As he discovers more about this hopeless situation Fenney takes vengeance on all those who have destroyed his own family. Using all his skills as a soldier he does this with methodical efficiency and makes his deadly punishments fit the crime. Some of these are quite grisly but fortunately, unless you like horror movies, they are not shown in explicit detail.
The authorities soon become aware of Fenney’s killing spree and in response they enlist Hannah, played by Hugo Weaving, to capture him. Hannah is a former soldier who served with Fenney and owes his life to his bravery in action. To make sure he carries out his mission he is accompanied by Pope (Freddie Fox) a young English officer and the inexperienced private Hobson (Barry Keoghan).
As they follow Fenney’s trail of destruction, private Hobson is so shocked by the degraded state of the peasants that in the end he has to take action to support them, whilst Officer Pope is disdainful of them and thinks they are the authors of their own demise. They also pick up Conneely, an Irish peasant, played by Stephen Rea, who acts as their translator and adds a touch of song and comedy to the grim situation. Like us he wants to see what happens at the end of the trail.

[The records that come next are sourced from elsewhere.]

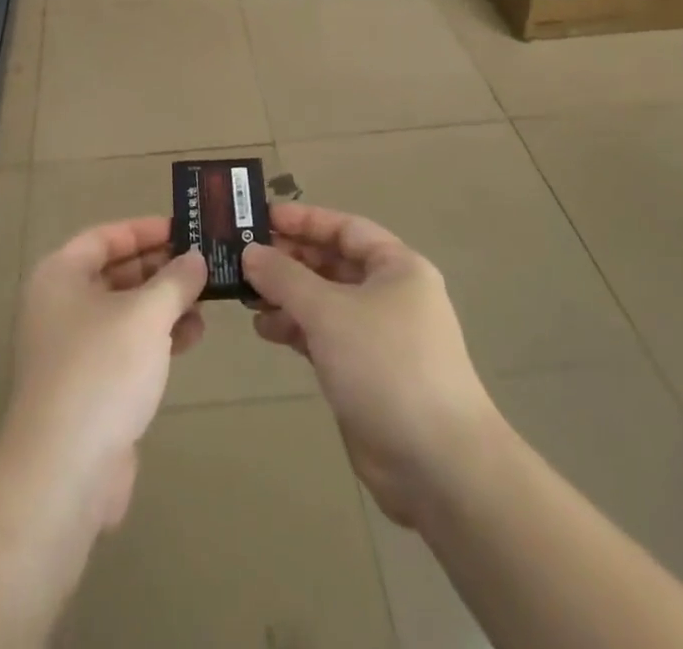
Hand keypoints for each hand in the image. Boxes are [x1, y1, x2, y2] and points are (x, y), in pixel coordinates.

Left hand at [0, 218, 206, 531]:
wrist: (64, 472)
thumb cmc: (102, 371)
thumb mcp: (146, 314)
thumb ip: (175, 280)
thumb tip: (194, 258)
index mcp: (60, 276)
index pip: (105, 237)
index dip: (145, 230)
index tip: (185, 228)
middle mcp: (60, 306)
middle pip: (115, 273)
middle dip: (160, 268)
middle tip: (204, 263)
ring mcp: (72, 349)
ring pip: (125, 312)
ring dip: (164, 304)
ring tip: (207, 301)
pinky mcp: (88, 387)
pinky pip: (127, 347)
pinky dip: (157, 337)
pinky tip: (192, 337)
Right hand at [243, 203, 500, 527]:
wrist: (437, 464)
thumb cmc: (386, 365)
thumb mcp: (329, 312)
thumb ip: (285, 278)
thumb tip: (250, 253)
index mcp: (397, 267)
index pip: (345, 228)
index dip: (304, 220)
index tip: (261, 218)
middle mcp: (390, 295)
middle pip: (333, 263)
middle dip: (290, 260)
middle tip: (244, 259)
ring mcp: (379, 336)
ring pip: (325, 302)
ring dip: (288, 296)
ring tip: (247, 298)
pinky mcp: (366, 373)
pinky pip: (325, 336)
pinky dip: (297, 329)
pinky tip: (266, 330)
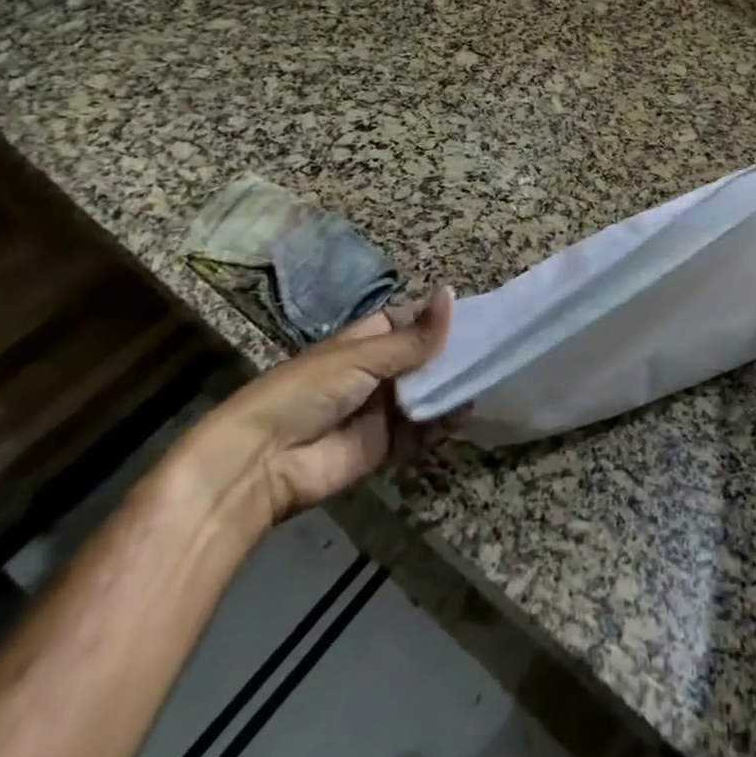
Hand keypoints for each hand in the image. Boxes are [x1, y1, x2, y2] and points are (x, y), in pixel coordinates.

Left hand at [178, 286, 458, 533]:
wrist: (262, 462)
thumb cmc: (307, 391)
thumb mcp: (362, 357)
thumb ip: (413, 338)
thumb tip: (451, 294)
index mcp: (364, 342)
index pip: (408, 323)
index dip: (437, 320)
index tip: (477, 316)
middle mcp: (375, 373)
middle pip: (422, 360)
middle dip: (452, 357)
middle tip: (493, 349)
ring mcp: (381, 411)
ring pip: (426, 395)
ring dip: (451, 389)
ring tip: (486, 378)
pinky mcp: (384, 447)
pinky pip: (421, 433)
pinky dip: (442, 424)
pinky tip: (464, 413)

Hannah eventually targets the smug Lord Kilmichael, played by Jim Broadbent, who loves the Irish countryside but is disdainful of the Irish peasants who he thinks spoil the beautiful countryside. His conceits about the Irish and Irish women in particular, are bravely shot down by Conneely as they share a drink together, as Hannah lurks outside.

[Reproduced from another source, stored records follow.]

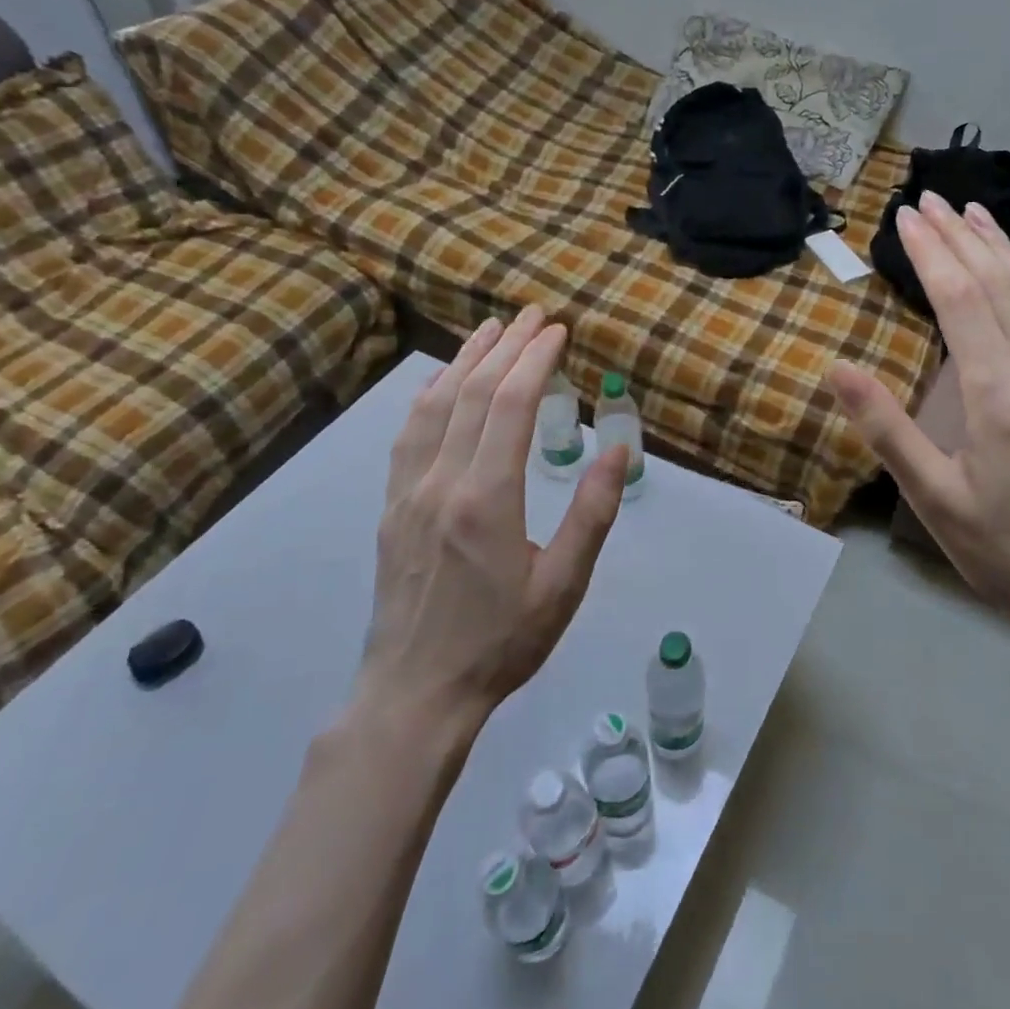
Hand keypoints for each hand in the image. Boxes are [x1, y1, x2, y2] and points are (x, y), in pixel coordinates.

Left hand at [358, 308, 628, 721]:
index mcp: (487, 499)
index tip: (556, 331)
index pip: (510, 405)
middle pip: (472, 394)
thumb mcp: (564, 584)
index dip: (534, 360)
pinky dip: (429, 396)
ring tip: (489, 330)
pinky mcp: (391, 507)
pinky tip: (441, 383)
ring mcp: (408, 492)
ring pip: (434, 406)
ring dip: (464, 361)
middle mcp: (441, 482)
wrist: (416, 693)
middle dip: (505, 346)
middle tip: (532, 315)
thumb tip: (618, 452)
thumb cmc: (501, 642)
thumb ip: (592, 513)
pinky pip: (408, 434)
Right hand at [829, 192, 1009, 671]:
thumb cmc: (1004, 550)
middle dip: (959, 238)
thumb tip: (838, 369)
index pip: (959, 300)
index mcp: (998, 395)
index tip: (905, 216)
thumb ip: (886, 429)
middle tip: (929, 199)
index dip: (930, 253)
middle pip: (997, 285)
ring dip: (1002, 250)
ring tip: (974, 214)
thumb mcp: (932, 498)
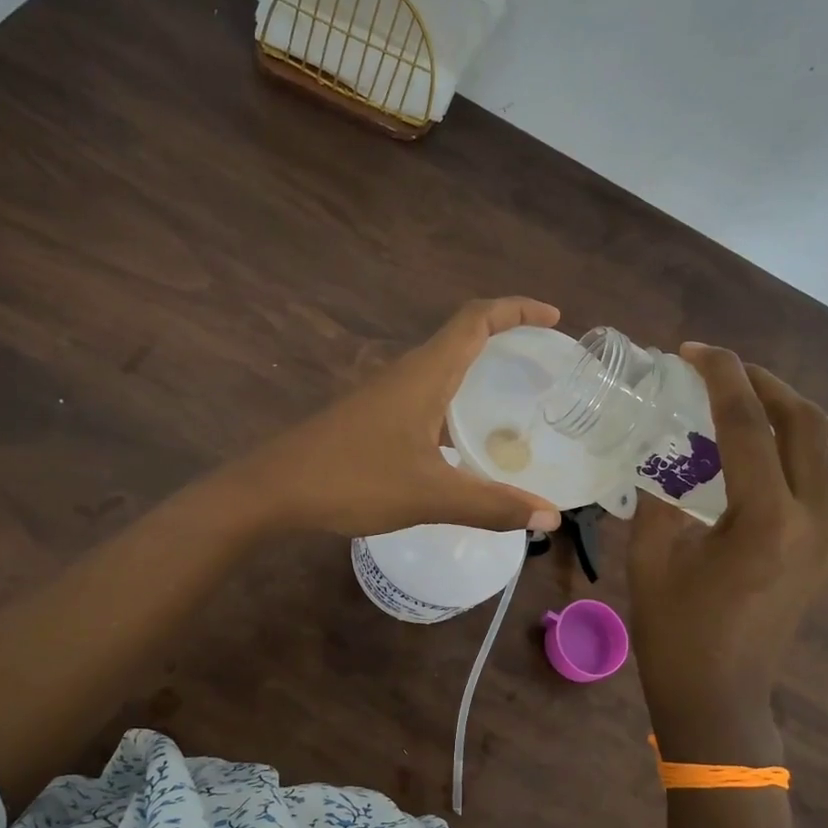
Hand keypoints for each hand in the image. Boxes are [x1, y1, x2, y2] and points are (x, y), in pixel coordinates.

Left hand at [233, 298, 566, 537]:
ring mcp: (386, 395)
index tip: (553, 319)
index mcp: (425, 374)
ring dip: (480, 374)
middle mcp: (407, 374)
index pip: (476, 319)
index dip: (517, 310)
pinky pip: (427, 398)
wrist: (274, 490)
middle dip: (507, 339)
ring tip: (516, 403)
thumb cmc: (353, 479)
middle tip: (544, 364)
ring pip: (443, 370)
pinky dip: (456, 405)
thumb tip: (550, 518)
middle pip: (463, 338)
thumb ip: (491, 505)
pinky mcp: (373, 418)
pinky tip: (466, 444)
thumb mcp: (430, 496)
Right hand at [629, 344, 827, 762]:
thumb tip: (665, 455)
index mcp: (762, 520)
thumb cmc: (674, 630)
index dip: (721, 376)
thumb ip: (660, 495)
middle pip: (808, 428)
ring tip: (802, 424)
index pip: (748, 425)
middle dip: (766, 386)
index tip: (695, 351)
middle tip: (727, 376)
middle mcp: (814, 526)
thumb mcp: (650, 553)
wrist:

This Irish Famine era epic effortlessly combines elements of the Western genre and the revenge thriller. Fenney is a lone figure who rides the bleak countryside dispensing justice as he sees fit. He and Hannah, his pursuer, are men of few words, who let their weapons and fists do the talking. Yet, along with the exciting action sequences there are moments like those between Lord Kilmichael and Conneely that give more depth to understanding differing attitudes to Ireland and touches on the political and religious dimensions of the Great Famine. All-in-all an action movie that has a strong cast who bring this story to life and make you ponder the politics and consequences of warfare/oppression that are relevant to this day.